The paper introduces UNCAGE, which employs contrastive attention guidance to optimize token unmasking order in Masked Generative Transformers.
It leverages Gaussian-smoothed attention maps and contrastive scoring to enhance text-image alignment and reduce attribute mixing.
Experimental results reveal that UNCAGE surpasses baseline methods with superior CLIP similarity scores and improved compositional fidelity.

"UNCAGE: Contrastive Attention Guidance for Masked Generative Transformers in Text-to-Image Generation"

Introduction

Text-to-Image (T2I) generation is a significant task in computer vision that involves generating images from textual descriptions. Masked Generative Transformers (MGTs) have emerged as a promising alternative to Autoregressive Models, offering advantages like bidirectional attention and parallel decoding. Despite these benefits, MGTs struggle with compositional T2I generation, particularly in maintaining accurate attribute binding and text-image alignment.
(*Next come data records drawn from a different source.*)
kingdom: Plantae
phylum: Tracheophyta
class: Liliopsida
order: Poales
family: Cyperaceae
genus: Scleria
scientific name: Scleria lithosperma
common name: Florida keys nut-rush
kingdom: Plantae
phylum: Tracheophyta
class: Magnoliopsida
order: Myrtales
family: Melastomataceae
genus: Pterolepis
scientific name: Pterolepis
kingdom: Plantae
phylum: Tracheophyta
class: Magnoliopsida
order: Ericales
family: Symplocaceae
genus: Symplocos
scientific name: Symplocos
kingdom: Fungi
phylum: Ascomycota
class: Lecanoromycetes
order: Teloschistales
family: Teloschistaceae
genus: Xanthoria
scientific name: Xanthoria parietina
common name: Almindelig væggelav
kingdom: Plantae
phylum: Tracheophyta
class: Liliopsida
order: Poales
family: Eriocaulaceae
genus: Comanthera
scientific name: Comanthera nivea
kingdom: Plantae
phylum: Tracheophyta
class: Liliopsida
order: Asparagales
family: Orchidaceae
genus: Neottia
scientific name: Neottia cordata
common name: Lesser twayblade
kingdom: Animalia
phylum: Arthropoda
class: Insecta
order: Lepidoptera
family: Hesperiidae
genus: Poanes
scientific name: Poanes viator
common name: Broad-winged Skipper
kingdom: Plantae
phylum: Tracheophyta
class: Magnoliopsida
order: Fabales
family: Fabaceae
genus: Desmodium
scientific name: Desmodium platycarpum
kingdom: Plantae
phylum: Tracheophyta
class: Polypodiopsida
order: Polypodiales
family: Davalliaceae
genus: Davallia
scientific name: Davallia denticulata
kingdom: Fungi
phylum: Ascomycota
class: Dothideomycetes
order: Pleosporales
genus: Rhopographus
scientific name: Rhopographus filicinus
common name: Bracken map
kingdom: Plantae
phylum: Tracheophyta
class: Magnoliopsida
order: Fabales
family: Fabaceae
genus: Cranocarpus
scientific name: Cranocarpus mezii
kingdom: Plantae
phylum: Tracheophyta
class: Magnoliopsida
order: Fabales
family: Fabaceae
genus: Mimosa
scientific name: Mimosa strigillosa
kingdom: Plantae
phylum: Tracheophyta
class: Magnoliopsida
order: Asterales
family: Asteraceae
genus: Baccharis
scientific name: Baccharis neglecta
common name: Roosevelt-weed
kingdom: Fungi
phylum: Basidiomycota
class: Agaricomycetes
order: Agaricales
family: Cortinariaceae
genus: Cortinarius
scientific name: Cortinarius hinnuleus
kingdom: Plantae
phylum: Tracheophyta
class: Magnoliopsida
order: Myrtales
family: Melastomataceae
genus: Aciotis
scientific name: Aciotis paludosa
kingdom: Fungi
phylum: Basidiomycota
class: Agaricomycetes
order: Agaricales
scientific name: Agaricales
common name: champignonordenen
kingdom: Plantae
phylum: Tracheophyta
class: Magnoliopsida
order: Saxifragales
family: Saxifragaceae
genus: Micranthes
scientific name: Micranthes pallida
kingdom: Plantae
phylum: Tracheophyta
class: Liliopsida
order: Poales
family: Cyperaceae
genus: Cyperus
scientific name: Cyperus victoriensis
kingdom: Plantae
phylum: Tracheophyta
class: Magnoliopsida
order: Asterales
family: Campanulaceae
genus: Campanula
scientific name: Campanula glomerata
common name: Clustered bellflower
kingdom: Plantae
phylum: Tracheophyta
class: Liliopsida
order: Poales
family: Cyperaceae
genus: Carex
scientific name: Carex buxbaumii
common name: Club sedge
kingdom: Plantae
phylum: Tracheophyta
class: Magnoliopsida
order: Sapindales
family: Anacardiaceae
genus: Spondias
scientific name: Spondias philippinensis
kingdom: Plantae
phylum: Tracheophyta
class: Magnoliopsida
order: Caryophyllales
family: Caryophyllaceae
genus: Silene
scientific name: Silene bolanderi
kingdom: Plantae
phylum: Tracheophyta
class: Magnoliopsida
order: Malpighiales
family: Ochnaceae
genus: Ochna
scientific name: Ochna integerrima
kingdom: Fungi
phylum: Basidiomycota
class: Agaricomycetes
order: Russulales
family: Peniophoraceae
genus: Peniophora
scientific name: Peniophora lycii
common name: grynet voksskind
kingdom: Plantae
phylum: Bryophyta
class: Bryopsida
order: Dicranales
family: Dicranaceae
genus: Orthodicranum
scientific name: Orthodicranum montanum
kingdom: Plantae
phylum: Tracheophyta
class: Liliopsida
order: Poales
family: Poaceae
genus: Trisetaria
To tackle these challenges, the paper introduces Unmasking with Contrastive Attention Guidance (UNCAGE), a training-free method leveraging attention maps to improve compositional fidelity by prioritizing the unmasking of tokens representing individual objects.

Methodology

UNCAGE addresses the issue of misaligned attribute binding in MGTs through a novel approach centered on unmasking order strategies. The method employs contrastive attention guidance to prioritize tokens that clearly represent each object in the textual prompt. This process is divided into several key steps:

Attention Map Extraction: UNCAGE utilizes attention maps from the MGT to determine which tokens should be unmasked. These maps are smoothed with a Gaussian filter to enhance stability.
Contrastive Attention Score: The method computes a contrastive attention score for each token, determining its importance based on positive and negative pair constraints:
- Positive Pair Constraint: Encourages unmasking tokens where object and attribute tokens from the same object in the prompt have high attention.
- Negative Pair Constraint: Discourages unmasking tokens with high attention from unrelated objects to avoid attribute leakage.
Implementation Strategy: UNCAGE modifies the unmasking logic of the MGT by adding the contrastive attention score to existing confidence and randomness terms, guiding the selection of unmasked tokens during the generation process.
Figure 1: Overview of UNCAGE, illustrating the effectiveness of contrastive attention guidance in generating both a car and an apple from a given prompt.

Experimental Evaluation

The efficacy of UNCAGE is demonstrated through qualitative and quantitative experiments across multiple benchmarks, including the Attend-and-Excite and SSD datasets. Metrics such as CLIP text-image similarity and GPT-based evaluations consistently show that UNCAGE outperforms existing methods in terms of accuracy and text-image alignment with negligible inference overhead.

Quantitative Results: UNCAGE consistently outperforms baseline methods like Meissonic and the Halton Scheduler in benchmarks evaluating compositional fidelity.
Qualitative Results: The method effectively generates images where multiple objects and their attributes are correctly aligned with the prompts, avoiding common pitfalls like attribute mixing.

Figure 2: Qualitative results on the Attend-and-Excite dataset showing the improved attribute alignment with UNCAGE.

Limitations and Future Directions

While UNCAGE provides significant improvements in compositional T2I tasks, its performance is limited by the constraints of the pretrained model. Situations involving entrenched biases or unusual compositional scenarios may still present challenges. Future work could explore hybrid methodologies that integrate gradient-based refinement or training extensions to further enhance compositional accuracy.

Conclusion

UNCAGE presents a novel advancement in text-to-image generation with Masked Generative Transformers, specifically addressing the complex issue of compositional fidelity without additional computational overhead. By refining the unmasking process through contrastive attention guidance, UNCAGE offers a promising path forward for enhanced image generation capabilities in AI, with implications for deployment in creative industries and automation requiring nuanced visual synthesis.